* _What to produce_: Pick up the model picker documentation below where its final paragraph ends and keep writing it.

*** Opening of Text under study ***

Skip to content

The model picker

One list, every engine. Pick a model by hand, or let Companion pick for you.

At the top of every conversation sits the model picker. It shows a single catalog built from every engine you’ve paired — local clusters, Telemak Macs, cloud providers — each with its real capabilities (tools, vision, thinking) read from the capability contract.

ModeWhat you chooseFor
Easynothing — Companion auto-routes”just answer me well”
Advancedone model, by handyou know which model you want
Expertmodel + sampling, thinking, efforttuning a specific behaviour

In Easy mode Companion picks the model for you with a fast semantic router: it embeds your message and routes it to one of a few buckets (e.g. quick / code / deep). This is Companion’s own chat router — cheap (~milliseconds) and tuned for the chat use case.

Auto-routing in chat is separate from CoeOS. CoeOS is the engine-side, benchmark-grounded router for agents; the chat picker’s router is for you, in the window. Both can be in play, at different layers.

*** Close of Text under study ***
*** Opening of Provided information ***

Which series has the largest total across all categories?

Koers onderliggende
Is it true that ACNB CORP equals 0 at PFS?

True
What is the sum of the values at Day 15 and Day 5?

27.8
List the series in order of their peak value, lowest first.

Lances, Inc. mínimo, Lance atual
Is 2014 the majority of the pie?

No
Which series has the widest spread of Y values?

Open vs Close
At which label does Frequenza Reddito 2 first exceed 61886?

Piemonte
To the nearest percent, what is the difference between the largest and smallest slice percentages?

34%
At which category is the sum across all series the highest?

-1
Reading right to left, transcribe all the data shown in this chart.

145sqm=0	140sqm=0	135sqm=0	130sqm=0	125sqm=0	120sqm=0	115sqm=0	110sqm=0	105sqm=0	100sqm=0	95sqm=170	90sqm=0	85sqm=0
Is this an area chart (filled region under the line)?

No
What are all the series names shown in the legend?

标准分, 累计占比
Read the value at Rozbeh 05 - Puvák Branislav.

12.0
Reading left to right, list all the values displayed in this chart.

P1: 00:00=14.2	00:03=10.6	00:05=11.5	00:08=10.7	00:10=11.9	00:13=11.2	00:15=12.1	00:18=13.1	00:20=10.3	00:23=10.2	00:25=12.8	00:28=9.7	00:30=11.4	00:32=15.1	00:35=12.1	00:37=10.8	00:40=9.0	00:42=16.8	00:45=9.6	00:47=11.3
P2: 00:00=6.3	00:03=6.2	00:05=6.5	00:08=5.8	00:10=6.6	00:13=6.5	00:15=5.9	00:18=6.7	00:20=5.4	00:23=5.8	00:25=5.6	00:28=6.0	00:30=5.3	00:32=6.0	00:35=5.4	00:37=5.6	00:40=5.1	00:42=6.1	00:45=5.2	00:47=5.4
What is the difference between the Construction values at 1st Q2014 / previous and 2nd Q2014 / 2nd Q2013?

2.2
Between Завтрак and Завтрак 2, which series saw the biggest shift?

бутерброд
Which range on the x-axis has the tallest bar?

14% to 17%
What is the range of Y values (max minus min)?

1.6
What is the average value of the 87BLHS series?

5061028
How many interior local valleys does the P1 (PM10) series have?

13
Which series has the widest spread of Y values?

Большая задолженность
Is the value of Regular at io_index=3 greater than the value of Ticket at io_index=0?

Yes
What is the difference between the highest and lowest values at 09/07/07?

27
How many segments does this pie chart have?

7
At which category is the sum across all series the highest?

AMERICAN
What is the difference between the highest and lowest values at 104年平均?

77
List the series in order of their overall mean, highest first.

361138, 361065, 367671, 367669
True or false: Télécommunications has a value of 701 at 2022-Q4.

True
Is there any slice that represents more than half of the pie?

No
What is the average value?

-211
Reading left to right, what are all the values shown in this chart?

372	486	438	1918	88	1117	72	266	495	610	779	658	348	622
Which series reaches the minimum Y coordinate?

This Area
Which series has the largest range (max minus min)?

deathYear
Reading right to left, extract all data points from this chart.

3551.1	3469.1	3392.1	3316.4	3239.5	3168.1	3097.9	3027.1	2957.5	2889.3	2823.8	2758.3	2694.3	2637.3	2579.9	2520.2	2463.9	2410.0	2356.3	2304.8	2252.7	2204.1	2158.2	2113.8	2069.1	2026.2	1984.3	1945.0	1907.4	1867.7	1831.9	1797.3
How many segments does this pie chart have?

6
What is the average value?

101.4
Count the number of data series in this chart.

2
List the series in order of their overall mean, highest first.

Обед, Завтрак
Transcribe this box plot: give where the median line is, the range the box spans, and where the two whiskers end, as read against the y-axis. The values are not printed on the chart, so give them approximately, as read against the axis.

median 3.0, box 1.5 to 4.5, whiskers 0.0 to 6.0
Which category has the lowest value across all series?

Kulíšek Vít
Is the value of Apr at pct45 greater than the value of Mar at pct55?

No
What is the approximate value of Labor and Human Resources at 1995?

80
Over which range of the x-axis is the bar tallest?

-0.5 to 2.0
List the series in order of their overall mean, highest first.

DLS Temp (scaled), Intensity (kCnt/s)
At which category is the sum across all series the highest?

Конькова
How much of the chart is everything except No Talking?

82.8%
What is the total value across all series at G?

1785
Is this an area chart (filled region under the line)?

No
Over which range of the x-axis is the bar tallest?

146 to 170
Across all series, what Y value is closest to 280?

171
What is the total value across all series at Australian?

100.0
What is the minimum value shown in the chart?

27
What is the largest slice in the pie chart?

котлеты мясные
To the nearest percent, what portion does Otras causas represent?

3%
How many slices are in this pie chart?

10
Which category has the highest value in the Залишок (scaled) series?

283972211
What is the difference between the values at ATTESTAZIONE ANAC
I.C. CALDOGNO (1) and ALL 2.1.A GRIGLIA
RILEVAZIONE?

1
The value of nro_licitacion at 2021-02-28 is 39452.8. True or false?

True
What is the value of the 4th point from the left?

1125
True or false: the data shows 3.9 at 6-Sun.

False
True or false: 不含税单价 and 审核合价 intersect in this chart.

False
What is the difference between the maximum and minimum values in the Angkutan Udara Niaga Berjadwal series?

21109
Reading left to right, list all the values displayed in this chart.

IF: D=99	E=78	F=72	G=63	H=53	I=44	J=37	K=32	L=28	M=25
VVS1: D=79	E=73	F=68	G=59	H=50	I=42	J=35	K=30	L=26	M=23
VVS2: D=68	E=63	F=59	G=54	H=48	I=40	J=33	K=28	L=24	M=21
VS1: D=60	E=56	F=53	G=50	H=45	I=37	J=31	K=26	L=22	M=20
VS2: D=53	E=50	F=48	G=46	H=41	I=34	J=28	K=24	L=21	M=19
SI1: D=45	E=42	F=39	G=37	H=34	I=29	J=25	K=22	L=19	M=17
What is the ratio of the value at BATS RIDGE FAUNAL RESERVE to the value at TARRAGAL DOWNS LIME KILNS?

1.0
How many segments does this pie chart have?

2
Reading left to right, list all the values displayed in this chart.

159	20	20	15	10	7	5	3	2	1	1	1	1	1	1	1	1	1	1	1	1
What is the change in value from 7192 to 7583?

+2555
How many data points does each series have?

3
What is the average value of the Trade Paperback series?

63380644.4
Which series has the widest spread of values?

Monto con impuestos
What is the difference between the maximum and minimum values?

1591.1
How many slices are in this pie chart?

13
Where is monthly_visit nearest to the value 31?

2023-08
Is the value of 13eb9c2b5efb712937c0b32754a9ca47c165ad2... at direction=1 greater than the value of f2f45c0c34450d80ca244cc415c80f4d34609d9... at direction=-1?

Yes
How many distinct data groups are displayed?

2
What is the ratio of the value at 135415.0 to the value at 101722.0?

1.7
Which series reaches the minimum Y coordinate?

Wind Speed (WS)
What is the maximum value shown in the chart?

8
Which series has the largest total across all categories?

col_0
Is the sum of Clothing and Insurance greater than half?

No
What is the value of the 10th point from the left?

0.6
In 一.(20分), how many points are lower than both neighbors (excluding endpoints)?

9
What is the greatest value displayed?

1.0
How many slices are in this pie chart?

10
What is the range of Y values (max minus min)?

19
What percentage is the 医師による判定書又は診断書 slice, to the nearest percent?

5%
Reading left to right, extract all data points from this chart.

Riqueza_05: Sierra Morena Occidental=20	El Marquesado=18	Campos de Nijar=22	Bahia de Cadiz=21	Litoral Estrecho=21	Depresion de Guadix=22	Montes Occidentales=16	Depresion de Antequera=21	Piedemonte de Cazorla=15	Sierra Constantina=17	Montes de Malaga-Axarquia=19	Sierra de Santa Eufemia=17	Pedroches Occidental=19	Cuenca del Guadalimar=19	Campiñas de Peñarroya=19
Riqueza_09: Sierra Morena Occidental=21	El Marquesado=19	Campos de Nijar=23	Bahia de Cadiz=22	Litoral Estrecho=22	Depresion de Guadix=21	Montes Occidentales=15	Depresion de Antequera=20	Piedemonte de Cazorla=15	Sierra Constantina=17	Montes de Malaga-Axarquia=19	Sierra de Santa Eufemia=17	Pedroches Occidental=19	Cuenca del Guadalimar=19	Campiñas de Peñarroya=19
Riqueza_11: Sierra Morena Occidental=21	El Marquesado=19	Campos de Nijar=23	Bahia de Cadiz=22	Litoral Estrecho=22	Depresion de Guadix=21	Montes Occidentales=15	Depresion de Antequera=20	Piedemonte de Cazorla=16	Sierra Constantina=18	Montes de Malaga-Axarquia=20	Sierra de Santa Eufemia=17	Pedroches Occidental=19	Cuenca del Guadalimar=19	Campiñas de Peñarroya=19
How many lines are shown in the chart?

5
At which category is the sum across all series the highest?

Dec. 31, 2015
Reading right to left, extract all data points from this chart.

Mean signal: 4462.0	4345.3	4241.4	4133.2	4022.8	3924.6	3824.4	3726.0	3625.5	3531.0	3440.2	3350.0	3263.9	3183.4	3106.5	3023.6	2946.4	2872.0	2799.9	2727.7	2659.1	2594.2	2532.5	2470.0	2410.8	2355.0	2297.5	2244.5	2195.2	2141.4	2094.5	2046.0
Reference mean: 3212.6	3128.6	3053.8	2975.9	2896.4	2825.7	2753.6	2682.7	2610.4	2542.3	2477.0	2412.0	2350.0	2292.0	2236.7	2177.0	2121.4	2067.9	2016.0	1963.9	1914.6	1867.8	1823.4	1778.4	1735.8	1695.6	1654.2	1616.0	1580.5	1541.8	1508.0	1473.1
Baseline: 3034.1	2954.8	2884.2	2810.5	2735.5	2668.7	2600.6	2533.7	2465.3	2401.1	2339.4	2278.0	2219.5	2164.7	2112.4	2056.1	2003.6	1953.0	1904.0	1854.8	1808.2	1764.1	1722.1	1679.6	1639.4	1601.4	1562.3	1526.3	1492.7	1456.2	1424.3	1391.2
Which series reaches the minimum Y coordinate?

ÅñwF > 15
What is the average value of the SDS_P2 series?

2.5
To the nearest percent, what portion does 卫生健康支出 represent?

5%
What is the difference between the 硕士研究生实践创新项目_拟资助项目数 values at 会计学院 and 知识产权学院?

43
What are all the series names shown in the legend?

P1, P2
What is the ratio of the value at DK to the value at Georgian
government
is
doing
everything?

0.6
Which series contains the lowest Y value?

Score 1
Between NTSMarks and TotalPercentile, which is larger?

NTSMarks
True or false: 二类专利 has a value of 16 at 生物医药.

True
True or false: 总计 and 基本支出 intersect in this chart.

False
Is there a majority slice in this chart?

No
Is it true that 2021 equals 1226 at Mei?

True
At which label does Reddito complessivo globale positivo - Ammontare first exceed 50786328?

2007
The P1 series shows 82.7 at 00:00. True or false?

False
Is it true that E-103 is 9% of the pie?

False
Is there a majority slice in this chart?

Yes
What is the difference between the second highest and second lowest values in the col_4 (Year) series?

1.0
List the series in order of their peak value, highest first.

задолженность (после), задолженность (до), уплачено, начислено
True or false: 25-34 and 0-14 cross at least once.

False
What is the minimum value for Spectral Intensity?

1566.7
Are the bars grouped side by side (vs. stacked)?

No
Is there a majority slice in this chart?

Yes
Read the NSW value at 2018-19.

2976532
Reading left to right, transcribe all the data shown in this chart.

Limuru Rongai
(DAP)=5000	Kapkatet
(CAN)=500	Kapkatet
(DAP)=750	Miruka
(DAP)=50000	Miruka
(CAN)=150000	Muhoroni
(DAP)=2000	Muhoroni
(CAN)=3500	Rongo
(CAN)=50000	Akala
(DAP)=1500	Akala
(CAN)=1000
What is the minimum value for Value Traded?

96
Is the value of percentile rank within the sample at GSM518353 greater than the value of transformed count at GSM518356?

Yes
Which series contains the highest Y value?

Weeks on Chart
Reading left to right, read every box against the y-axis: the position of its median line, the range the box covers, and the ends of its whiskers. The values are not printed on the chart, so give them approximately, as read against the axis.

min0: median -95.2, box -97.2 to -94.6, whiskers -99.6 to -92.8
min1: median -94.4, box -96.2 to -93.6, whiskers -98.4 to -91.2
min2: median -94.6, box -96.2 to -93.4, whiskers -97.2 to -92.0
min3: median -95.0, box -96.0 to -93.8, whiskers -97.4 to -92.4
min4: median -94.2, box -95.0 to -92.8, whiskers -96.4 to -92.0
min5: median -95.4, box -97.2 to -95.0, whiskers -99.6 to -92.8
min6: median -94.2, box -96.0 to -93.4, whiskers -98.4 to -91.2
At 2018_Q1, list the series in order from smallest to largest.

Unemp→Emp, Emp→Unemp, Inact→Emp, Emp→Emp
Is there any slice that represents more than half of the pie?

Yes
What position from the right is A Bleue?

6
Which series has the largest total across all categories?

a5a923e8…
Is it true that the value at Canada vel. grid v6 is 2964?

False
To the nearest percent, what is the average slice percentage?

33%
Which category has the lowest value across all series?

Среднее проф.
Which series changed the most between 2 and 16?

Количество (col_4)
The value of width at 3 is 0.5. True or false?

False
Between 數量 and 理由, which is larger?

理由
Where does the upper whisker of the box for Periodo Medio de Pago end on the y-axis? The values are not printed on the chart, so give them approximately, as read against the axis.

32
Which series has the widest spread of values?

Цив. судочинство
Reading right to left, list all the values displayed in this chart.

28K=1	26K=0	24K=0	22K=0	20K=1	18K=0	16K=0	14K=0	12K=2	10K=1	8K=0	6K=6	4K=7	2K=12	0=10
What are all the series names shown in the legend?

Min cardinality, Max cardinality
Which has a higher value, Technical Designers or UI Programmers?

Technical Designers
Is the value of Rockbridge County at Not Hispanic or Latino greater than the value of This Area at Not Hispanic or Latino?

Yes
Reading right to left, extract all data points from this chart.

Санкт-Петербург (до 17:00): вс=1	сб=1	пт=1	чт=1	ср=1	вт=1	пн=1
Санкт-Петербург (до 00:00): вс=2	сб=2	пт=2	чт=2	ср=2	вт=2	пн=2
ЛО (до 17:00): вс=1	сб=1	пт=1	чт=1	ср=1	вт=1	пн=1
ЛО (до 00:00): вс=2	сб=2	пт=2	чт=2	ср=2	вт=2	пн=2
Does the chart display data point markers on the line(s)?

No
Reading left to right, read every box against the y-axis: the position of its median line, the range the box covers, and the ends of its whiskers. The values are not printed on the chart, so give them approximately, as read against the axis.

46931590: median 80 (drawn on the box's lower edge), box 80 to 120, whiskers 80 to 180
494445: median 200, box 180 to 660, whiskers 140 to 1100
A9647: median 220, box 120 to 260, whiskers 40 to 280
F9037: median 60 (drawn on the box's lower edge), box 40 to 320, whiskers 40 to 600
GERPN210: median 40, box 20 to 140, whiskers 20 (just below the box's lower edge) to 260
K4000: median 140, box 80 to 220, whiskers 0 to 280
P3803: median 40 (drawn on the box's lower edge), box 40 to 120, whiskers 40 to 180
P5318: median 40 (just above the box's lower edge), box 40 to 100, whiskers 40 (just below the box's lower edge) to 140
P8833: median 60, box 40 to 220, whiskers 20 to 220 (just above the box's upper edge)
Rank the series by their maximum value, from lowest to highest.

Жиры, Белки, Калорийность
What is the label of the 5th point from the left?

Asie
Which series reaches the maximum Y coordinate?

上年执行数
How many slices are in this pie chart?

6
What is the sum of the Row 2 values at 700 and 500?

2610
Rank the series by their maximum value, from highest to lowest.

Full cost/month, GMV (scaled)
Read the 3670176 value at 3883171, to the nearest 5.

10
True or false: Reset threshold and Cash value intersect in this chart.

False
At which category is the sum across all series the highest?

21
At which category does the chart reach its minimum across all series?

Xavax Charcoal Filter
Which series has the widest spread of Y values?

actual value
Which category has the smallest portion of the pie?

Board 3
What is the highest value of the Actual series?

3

*** Close of Provided information ***

* _Exercise output_:
Open the picker, choose a model. It sticks for the conversation until you change it. The list shows the engine each model belongs to and flags what it supports, so you won’t, say, attach an image to a text-only model.

Expert mode exposes the dials: temperature and the sampling parameters, the Thinking toggle (enable_thinking), and reasoning effort (minimalhigh). Useful when you want a model to stop over-thinking a simple ask, or to reason harder on a deep one.

You can change the model at any turn — the history stays, the next answer comes from the new model. Because the KV prefix cache is keyed per conversation, switching to a local model re-prefills (a one-time cost); switching to a cloud model just changes who bills the tokens.